Lines built upon and rebuilt, until its ally sent the lightning down…confounding the Lines that Men had built, breaking a small gap wider. Ilefínian was the second step.
And he had redrawn that Line…there! Tristen said to himself, and with a thought carried himself to the ward he had traced on the stones of the Quinaltine shrine.
Here he engaged his enemy, and here he brought the new Line up in brilliant light, in a place of chanting and incense, and sudden consternation.
“Gods!” Efanor cried, armed and armored, amid guards and priests as he faced the intrusion on his long watch. “Amefel!”

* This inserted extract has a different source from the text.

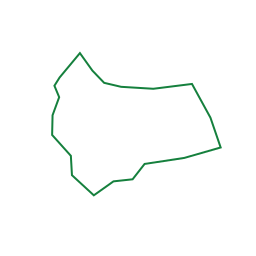 an SVG outline of Kerċem, rotated 218°
{"feature_id": "MLT-5981", "entity_name": "Kerċem", "entity_type": "state/province", "adm_level": 1, "iso_a3": "MLT", "parent_name": "Malta", "parent_adm1": "", "projection": "orthographic", "projection_center": [14.218, 36.038], "detail": "fine", "context": "isolated", "style": "outline", "palette": "green", "viewbox_px": 256, "rotation_deg": 218, "n_neighbors": 0, "source": "natural_earth", "source_scale": "10m", "svg_char_len": 406}
<svg xmlns="http://www.w3.org/2000/svg" viewBox="0 0 256 256"><g transform="rotate(218 128 128)"><path d="M104.7,202.1L69.4,186.9L43.0,169.7L65.2,139.1L92.8,109.9L92.8,90.4L106.6,77.0L113.5,53.9L143.1,56.3L155.9,70.9L183.5,75.8L195.3,91.6L201.2,109.9L212.0,116.0L213.0,125.7L212.0,157.4L191.4,151.3L174.6,148.9L158.8,156.2L132.2,174.5L104.7,202.1Z" fill="none" stroke="#15803d" stroke-width="2"/></g></svg>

“Stand fast!” Tristen said, for the gray space broke forward, rushed at the Line: and when it could not cross that barrier on the new stones, spilled upward like smoke, spiraling up to the rafters. The Wind tugged at the heraldic banners between the columns, rising up and up toward the gap that had once been there, a mended gap that suddenly and with a rending of timbers opened to the sky.
“Amefel!” Efanor cried as timbers crashed like thunder among the benches, splintering wood, resounding on stone. “What’s happened? Are we lost?” br />
“Not yet!” Tristen wheeled the sword about, struck a clanging blow to the Line on the stones, and called the Shadows up and up, until blue fire leapt from the blade to the rafters. Shadows rushed into that breach in the roof, a rift in the wards that had let the gray space rip wide, a Line straight to Ilefínian’s unprotected heart.
Owl made a swift passage behind the columns about the shrine, routing a last few Shadows, and rose up, up on the draft.
“Stand fast!” Tristen asked of Efanor, and hurled himself through the gray space, seeking to breach the wards the enemy had made.
But the mews began to remake itself about him, glowing with blue light, row on row of perches, Shadows that raised ominous wings and battered the air, defying him, defying the Lines that now existed, ready to rend and destroy.
But Emuin, besieged in his tower, wind-battered, waved a bony arm and wished him on his way north, as Men measured the heavens.
“The Year of Years, young lord! This age is yours! You, young lord, you claim it! Do as you must! Go!”
A flock of birds started up at his passage, wings brushing the gray space: his frail, silly companions of lost hours…he was startled by their rise into the mews, and seeing them so frail and foolish against the Shadows, he spread his magic wide to protect them on the wing: he wished them up, and through all hazard—for a way out was what they sought.
The winged ghosts of the mews rushed up as well, but his flock turned in a wide sweep, wings flashing against the roiling dark, by his wish evading the killers. Owl rushed by like a mad thing, losing feathers, himself nearly prey.
—Fly, he wished Owl. And Crissand. And Cefwyn, and all the wizards of Men who had ever drawn a Line against this thing. He followed Owl, tried to thread the needle through the wards of Ilefínian…and found himself instead flung to the Edge with his back to the brink.
The mirror-youth faced him, the gray space flashing with storm.
Tristen stood fast, going neither forward nor back, calling the light of the gray space into his sword until the silver on the blade burned blinding bright. Truth, one side said, and Illusion, the other, and the line between the two he aimed at the heart of his enemy.